Lynn M. Quast, R.N., has firsthand experience with colorectal surgery, both as a nurse and as a patient. Almost three years ago, she developed diverticulitis, a painful inflammation of the colon that, if left untreated, can cause serious damage.
The night before the surgery, she worried. She had seen the effects of cutting into the bowels. She knew if all went well she'd be working again in five weeks. If not, she could face a life-altering infection that might require additional surgeries.
And she knew the national average of ending up back in the hospital with a serious infection was nearly 1 in 6.

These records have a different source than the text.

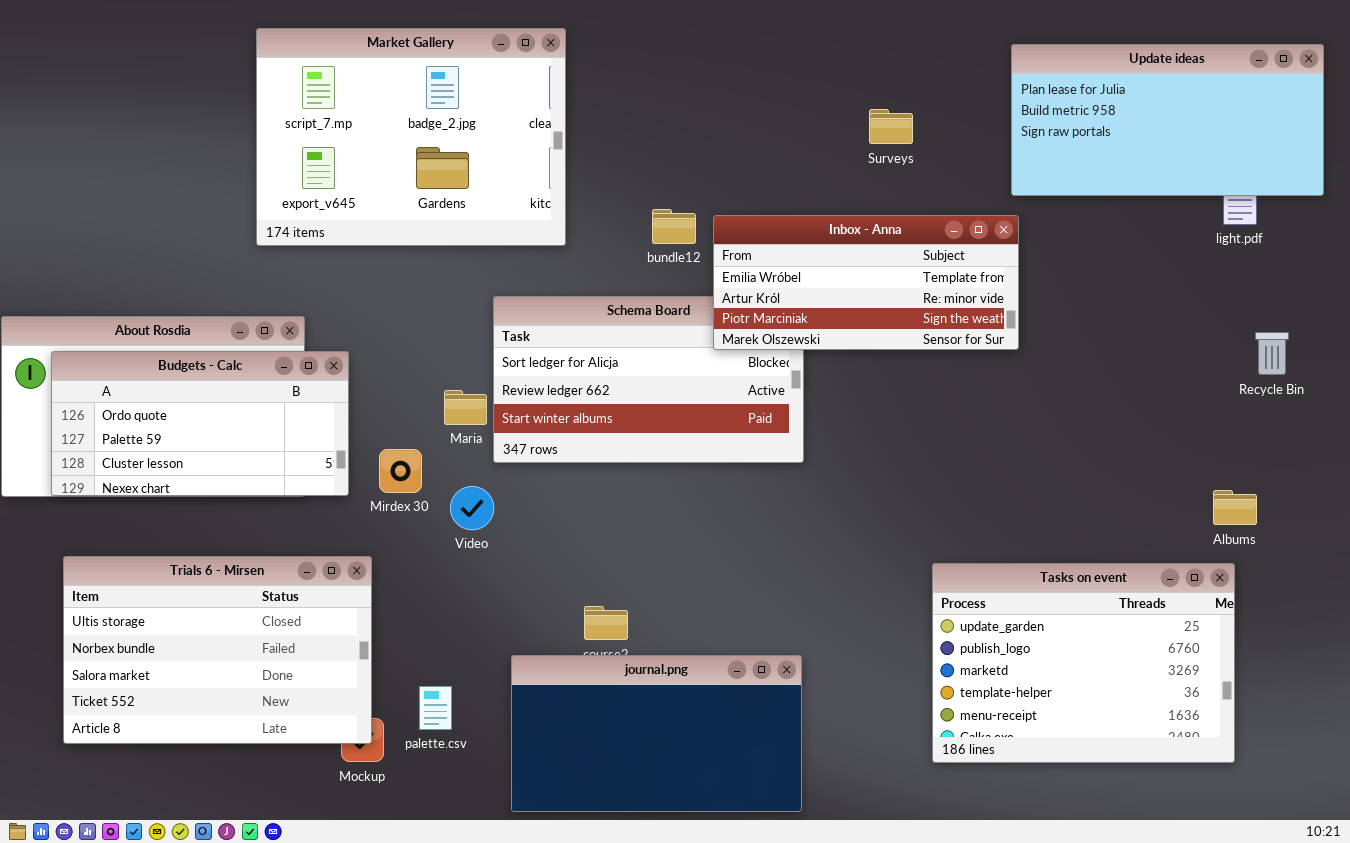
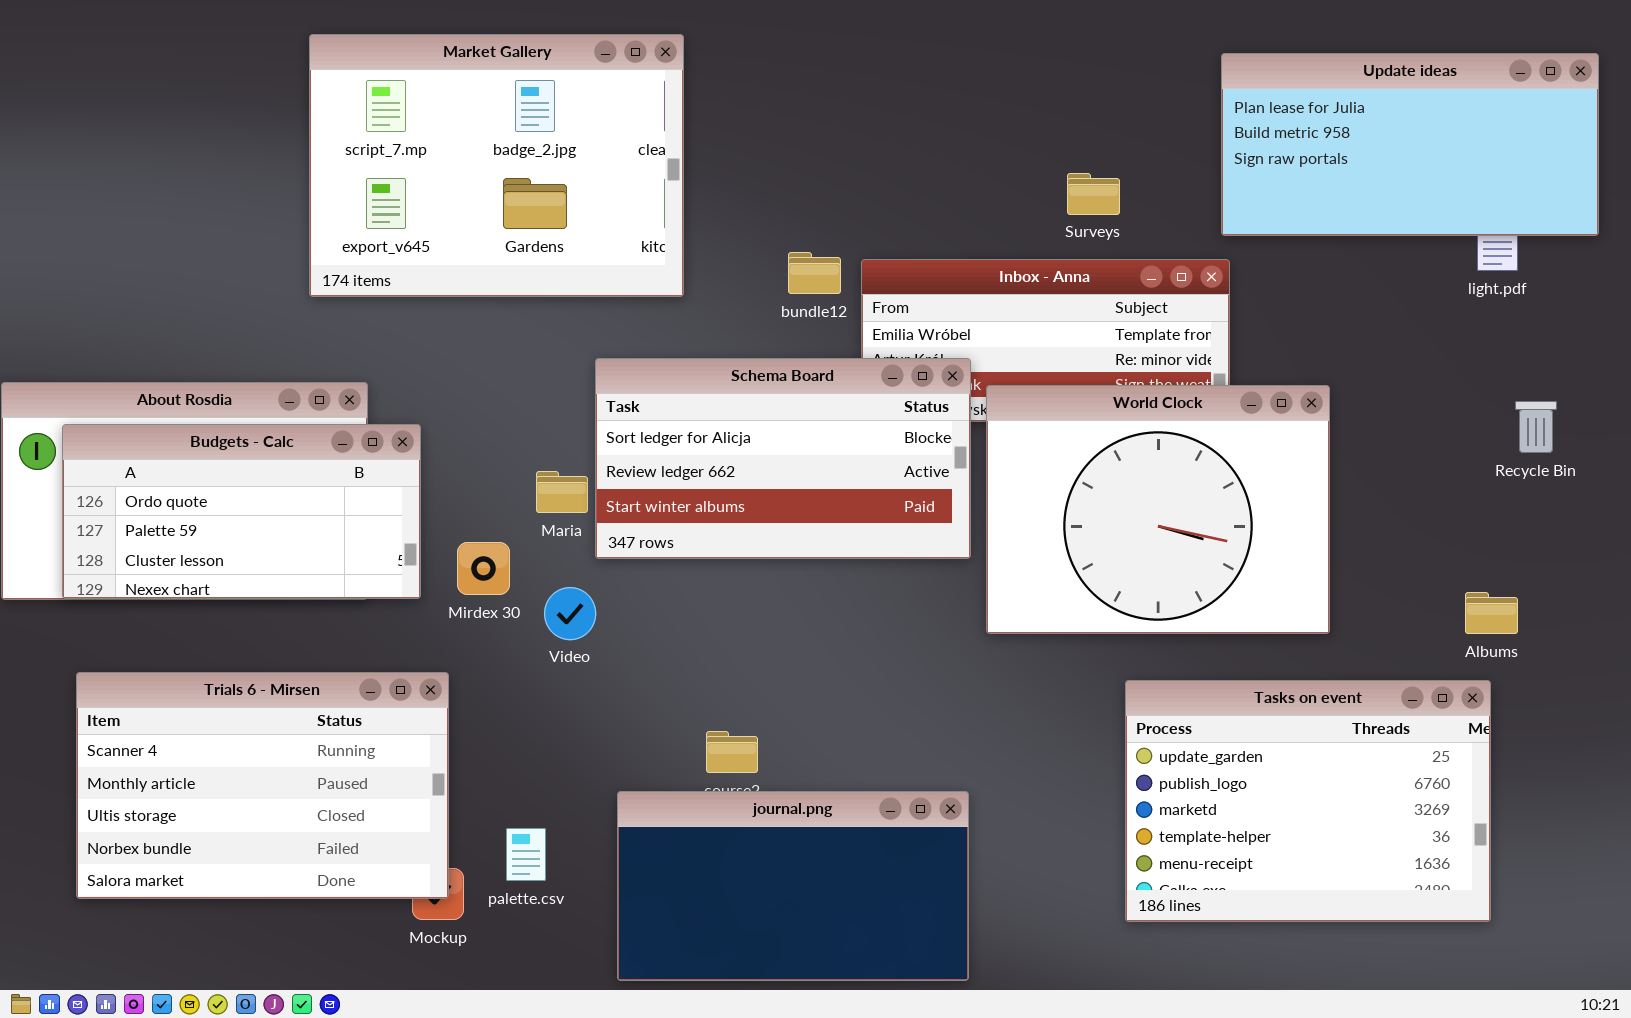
Surveys: [869,109,913,144] -> [1067,173,1120,215], moved
Schema Board: [493,296,804,463] -> [595,358,971,559], raised
World Clock: none -> [986,385,1330,634], opened
Trials 6 - Mirsen: [63,556,372,744] -> [76,672,449,899], scrolled up 2 rows

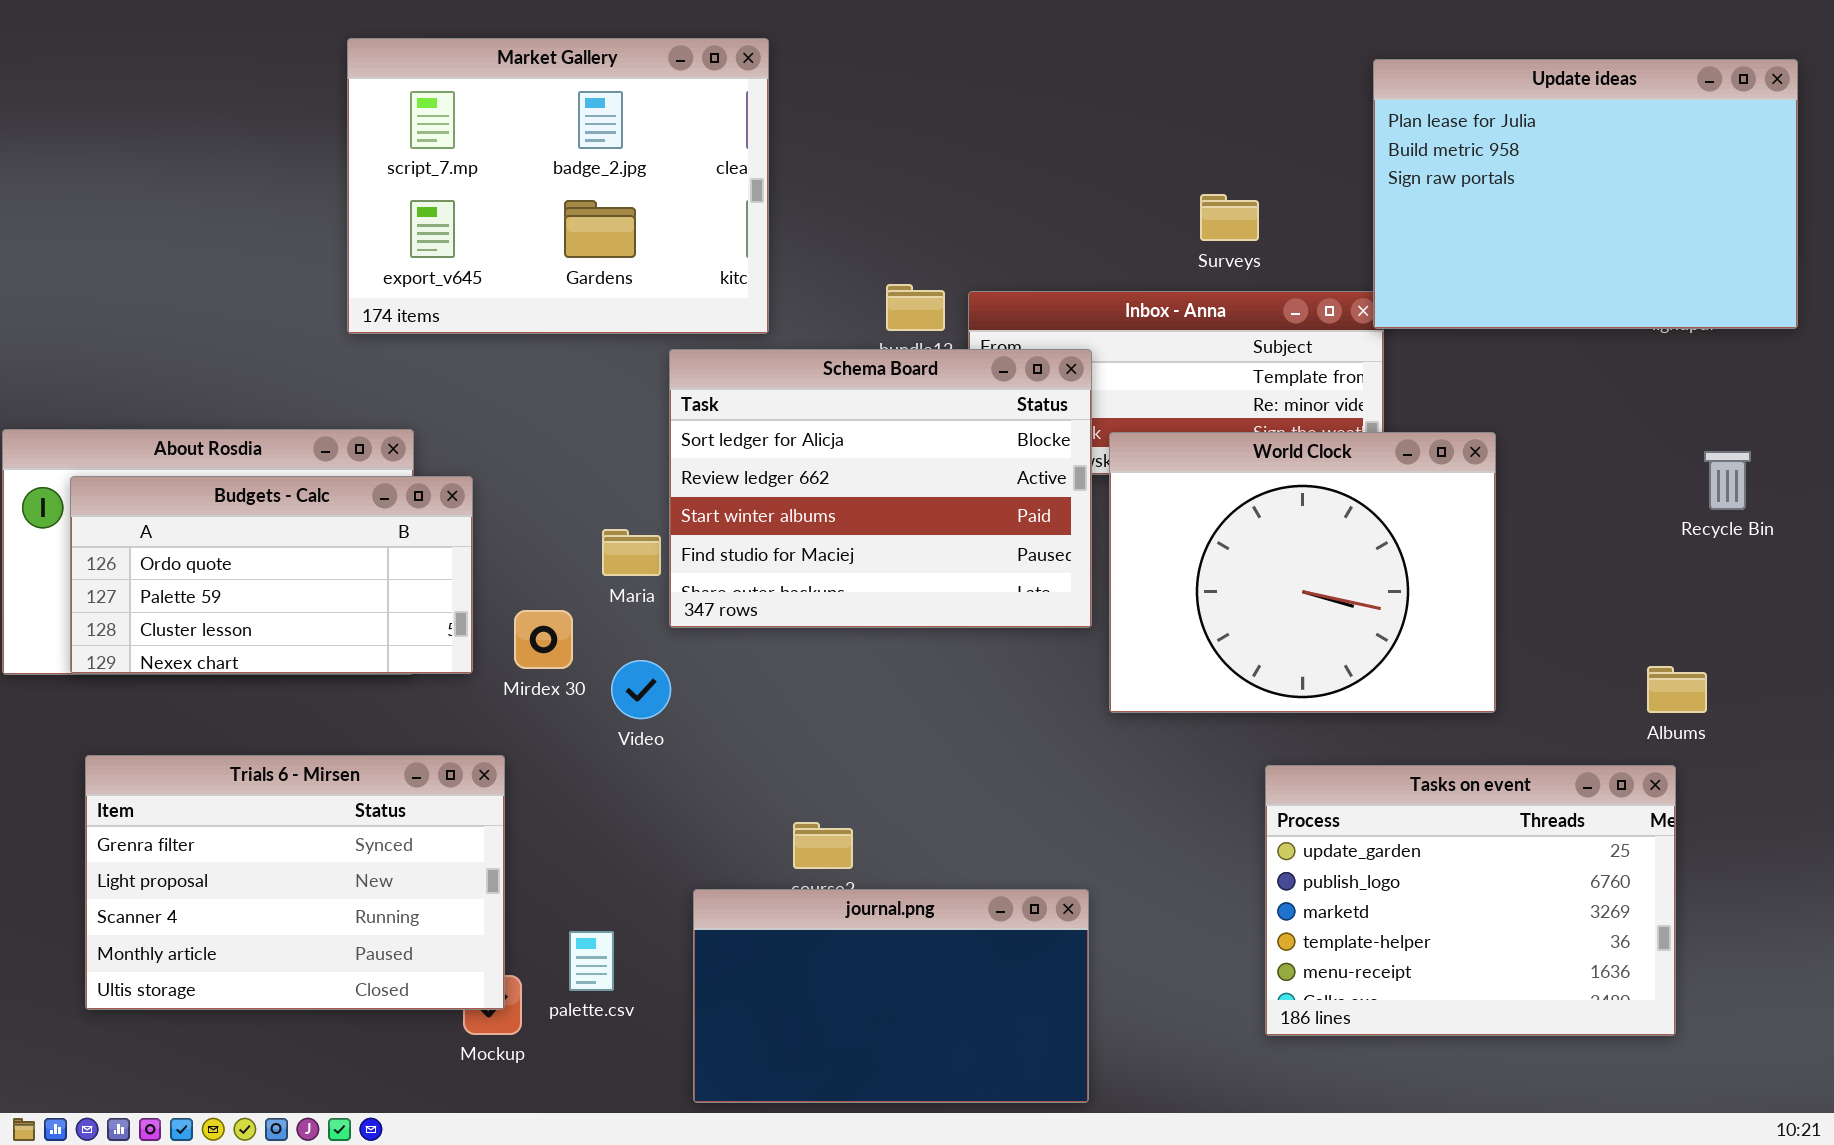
Update ideas: [1221,53,1599,236] -> [1373,59,1798,329], resized
Schema Board: [595,358,971,559] -> [669,349,1092,628], resized
Trials 6 - Mirsen: [76,672,449,899] -> [85,755,505,1010], scrolled up 2 rows

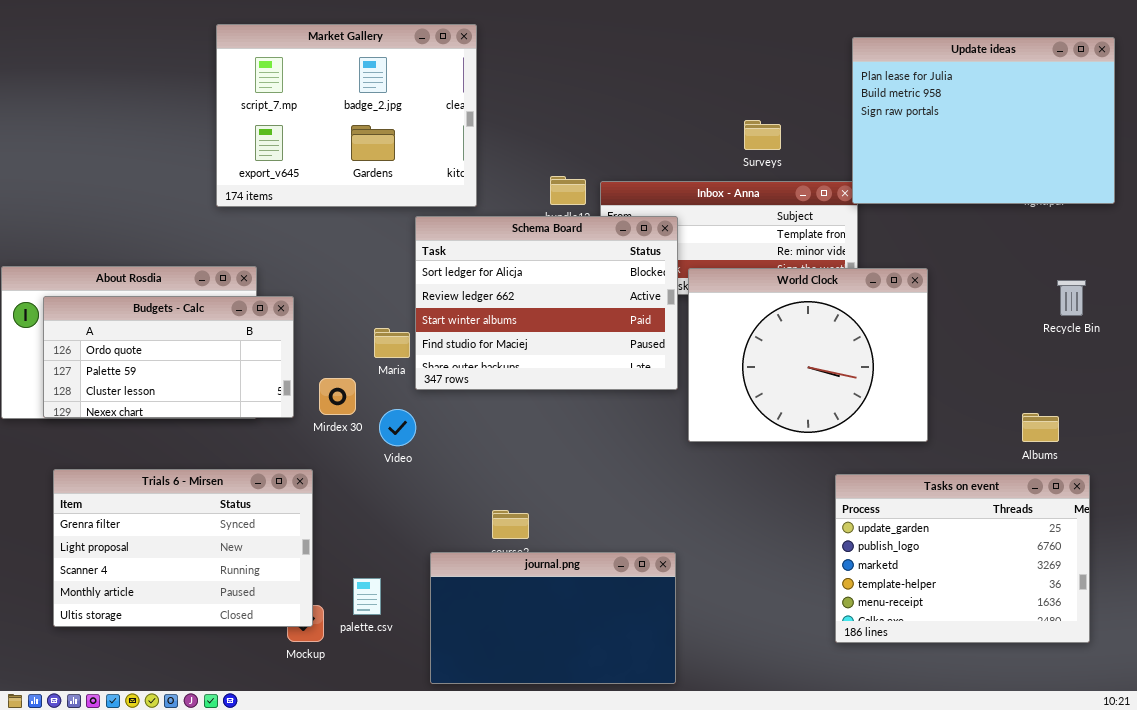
Tasks on event: [1265,765,1676,1036] -> [835,474,1090,643], moved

Everything went fine. Today, as surgical nurse manager at Mayo Clinic, Quast is working with her team to reduce the odds of infection. Recently, she co-authored a study that evaluated each step of the colorectal surgery process, from the patient's pre-surgical skin preparation through the complex surgery and postoperative wound dressing.
The study developed a set of protocols that, when applied consistently, reduced infections and improved patient outcomes.

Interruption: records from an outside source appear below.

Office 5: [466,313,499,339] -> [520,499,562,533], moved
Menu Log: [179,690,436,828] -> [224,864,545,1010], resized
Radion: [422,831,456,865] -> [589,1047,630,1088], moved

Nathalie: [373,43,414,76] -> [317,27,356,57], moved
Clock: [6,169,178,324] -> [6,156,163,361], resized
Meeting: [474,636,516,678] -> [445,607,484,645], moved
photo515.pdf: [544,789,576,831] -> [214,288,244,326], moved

One key new step is called "Time Out," when the surgeon is ready to close the wound. The surgical technologist and nurse count and remove all contaminated sponges and instruments and open a sterile set. If needed, everyone puts on fresh gloves and changes gowns.
Within a year, surgical site infection rates at Mayo Clinic dropped from 9.8 to 4 percent.

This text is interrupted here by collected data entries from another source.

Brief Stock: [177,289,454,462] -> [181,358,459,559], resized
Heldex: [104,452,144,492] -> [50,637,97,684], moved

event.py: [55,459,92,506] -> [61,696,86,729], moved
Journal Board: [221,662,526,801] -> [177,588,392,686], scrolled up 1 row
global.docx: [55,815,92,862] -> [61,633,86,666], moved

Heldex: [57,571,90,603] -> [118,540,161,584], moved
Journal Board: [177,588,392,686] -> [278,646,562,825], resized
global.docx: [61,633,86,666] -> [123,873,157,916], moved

The study involved seven U.S. health care systems, with Mayo Clinic surgeon Robert R. Cima, M.D., leading Mayo's participation. The collaboration estimates the project saved more than $3.7 million by preventing 135 colorectal surgical site infections.
"It's not just about cutting costs and being more efficient, though those are important considerations," Quast says. "It's about the patient not having to go through the added risk, pain and cost of an infection. We have to be continuously aware and relentless."